Doch werden selbst Bachelor-Studenten nicht in den Genuss aller Vorzüge kommen, die ein reformierter Studiengang bieten soll. Im Rahmenkonzept der FU heißt es, das Bachelorstudium solle neben den Fachstudien ein Wahlpflichtangebot "zur allgemeinen Berufsvorbereitung" anbieten, wie Kurse in Fremdsprachen oder neuen Medien. Schon jetzt wollen an solchen Kursen viel mehr Studenten teilnehmen als unterkommen.

Die Bachelor-Pioniere werden sich genauso auf lange Wartelisten setzen lassen müssen: Gaehtgens gibt zu, dass neue Kurse aus finanziellen Gründen nicht eingerichtet werden können. Genauso ist die Situation nach Auskunft des für die Lehre zuständigen Vizepräsidenten, Heinz-Elmar Tenorth, an der Humboldt-Uni. Gaehtgens setzt auf eine Reform des Schulunterrichts, die es der Universität nicht länger überlässt, Grundkenntnisse zu vermitteln. Ebenso wenig wie berufsqualifizierende Zusatzkurse sind Promotionsstudiengänge in Sicht, in die besonders begabte Bachelorabsolventen direkt wechseln können.

Noch ein anderes Ziel wird aus Gründen der Finanznot kaum zu erreichen sein: Die Bachelor-Studiengänge sollen nach Wunsch der Reformer nicht bloße Umetikettierungen des bisherigen Grundstudiums der Diplom- oder Magisterstudiengänge sein. Doch in der Regel lassen die Fachbereiche die alten Studiengänge nicht fallen, wenn der Bachelor eingeführt wird. So reicht jedoch die Kapazität nicht für besonders auf den neuen Abschluss zugeschnittene Kurse.

Humboldt-Uni in der Offensive

Eine Ausnahme ist die Landwirtschaftliche Fakultät der Humboldt-Universität, die als erste Fakultät in Berlin ihre Diplomstudiengänge komplett zugunsten von Master- und Bachelorstudien aufgegeben hat. Unter dem neuen Präsidium will die Humboldt-Universität bei der Umstellung auf Bachelor und Master in die Offensive gehen. Dort soll es für die Anfänger künftig nur noch Studiengänge neuer Art geben. Auch an der TU soll das Diplom in Chemie nach der Einführung des Bachelors "auf Null gesetzt" werden.
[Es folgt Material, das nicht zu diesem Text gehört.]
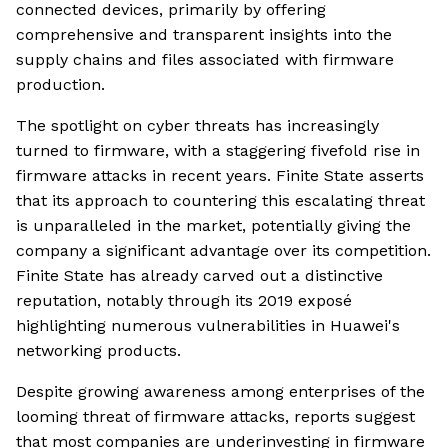
connected devices, primarily by offering
comprehensive and transparent insights into the
supply chains and files associated with firmware
production.
The spotlight on cyber threats has increasingly
turned to firmware, with a staggering fivefold rise in
firmware attacks in recent years. Finite State asserts
that its approach to countering this escalating threat
is unparalleled in the market, potentially giving the
company a significant advantage over its competition.
Finite State has already carved out a distinctive
reputation, notably through its 2019 exposé
highlighting numerous vulnerabilities in Huawei's
networking products.
Despite growing awareness among enterprises of the
looming threat of firmware attacks, reports suggest
that most companies are underinvesting in firmware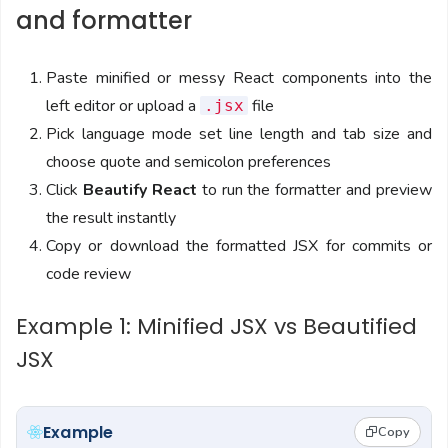
and formatter
Paste minified or messy React components into the
left editor or upload a
file
.jsx
Pick language mode set line length and tab size and
choose quote and semicolon preferences
Click
Beautify React
to run the formatter and preview
the result instantly
Copy or download the formatted JSX for commits or
code review
Example 1: Minified JSX vs Beautified
JSX
Example
Copy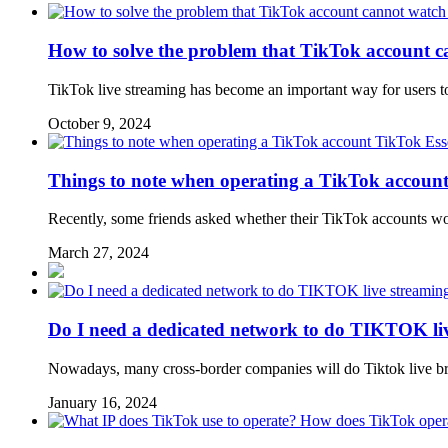
How to solve the problem that TikTok account c
TikTok live streaming has become an important way for users to
October 9, 2024
TikTok Esse
Things to note when operating a TikTok accoun
Recently, some friends asked whether their TikTok accounts wo
March 27, 2024
Do I need a dedicated network to do TIKTOK li
Nowadays, many cross-border companies will do Tiktok live broa
January 16, 2024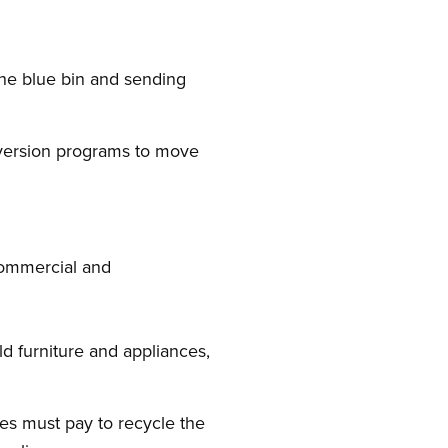
the blue bin and sending
iversion programs to move
 commercial and
d furniture and appliances,
es must pay to recycle the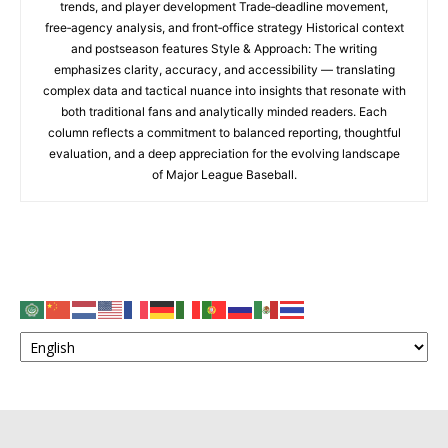
trends, and player development Trade‑deadline movement,
free‑agency analysis, and front‑office strategy Historical context
and postseason features Style & Approach: The writing
emphasizes clarity, accuracy, and accessibility — translating
complex data and tactical nuance into insights that resonate with
both traditional fans and analytically minded readers. Each
column reflects a commitment to balanced reporting, thoughtful
evaluation, and a deep appreciation for the evolving landscape
of Major League Baseball.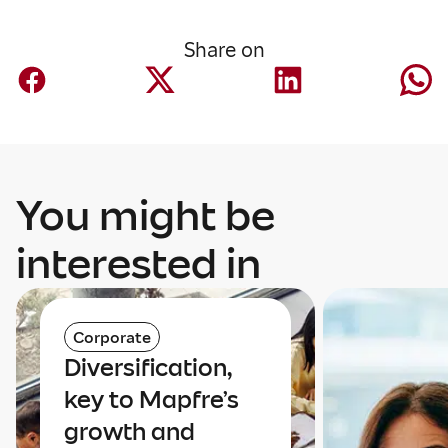
Share on
You might be
interested in
Corporate
Diversification,
key to Mapfre’s
growth and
Dort, wo dies nicht geschieht, könnte es aber beim "Umlabeling" bleiben, wie FU-Vizepräsident Dieter Lenzen die Lage beschreibt: "Es kommt nichts Neues hinein, das Grundangebot wird zu Modulen zusammengefasst." Der neu eingeführte Mathematik-Bachelor der FU beispielsweise unterscheidet sich von dem Grundstudium der angehenden Diplommathematiker erst vom fünften Semester an, wenn die Bachelor-Studenten ein Praktikum absolvieren und die Diplomanden langsam Schwerpunkte fürs Examen wählen. "Wir haben aber ständig neue Lehrveranstaltungen und warten gar nicht erst auf den Bachelor", sagt Ralf Kornhuber, Professor am Fachbereich Mathematik und Informatik.

Tatsächlich können auch alte Studiengänge durch studienbegleitende Prüfungen und Modularisierung verändert werden. An der FU werden solche Reformelemente nach Gaehtgens aber meist den neuen Studiengängen vorbehalten bleiben, während TU und Humboldt-Universität die Organisation auch alter Studiengänge mit studienbegleitenden Prüfungen und Modulen verbessern wollen.

Das ist deshalb attraktiv, weil die flächendeckende Umwandlung der alten in neue Abschlüsse die Hochschulen teuer zu stehen kommen: Die neuen Studiengänge werden nicht mehr allein vom Minister genehmigt, sondern müssen von einer überrregionalen Akkreditierungsagentur beurteilt werden. Das kostet pro Fach etwa 25 000 Mark.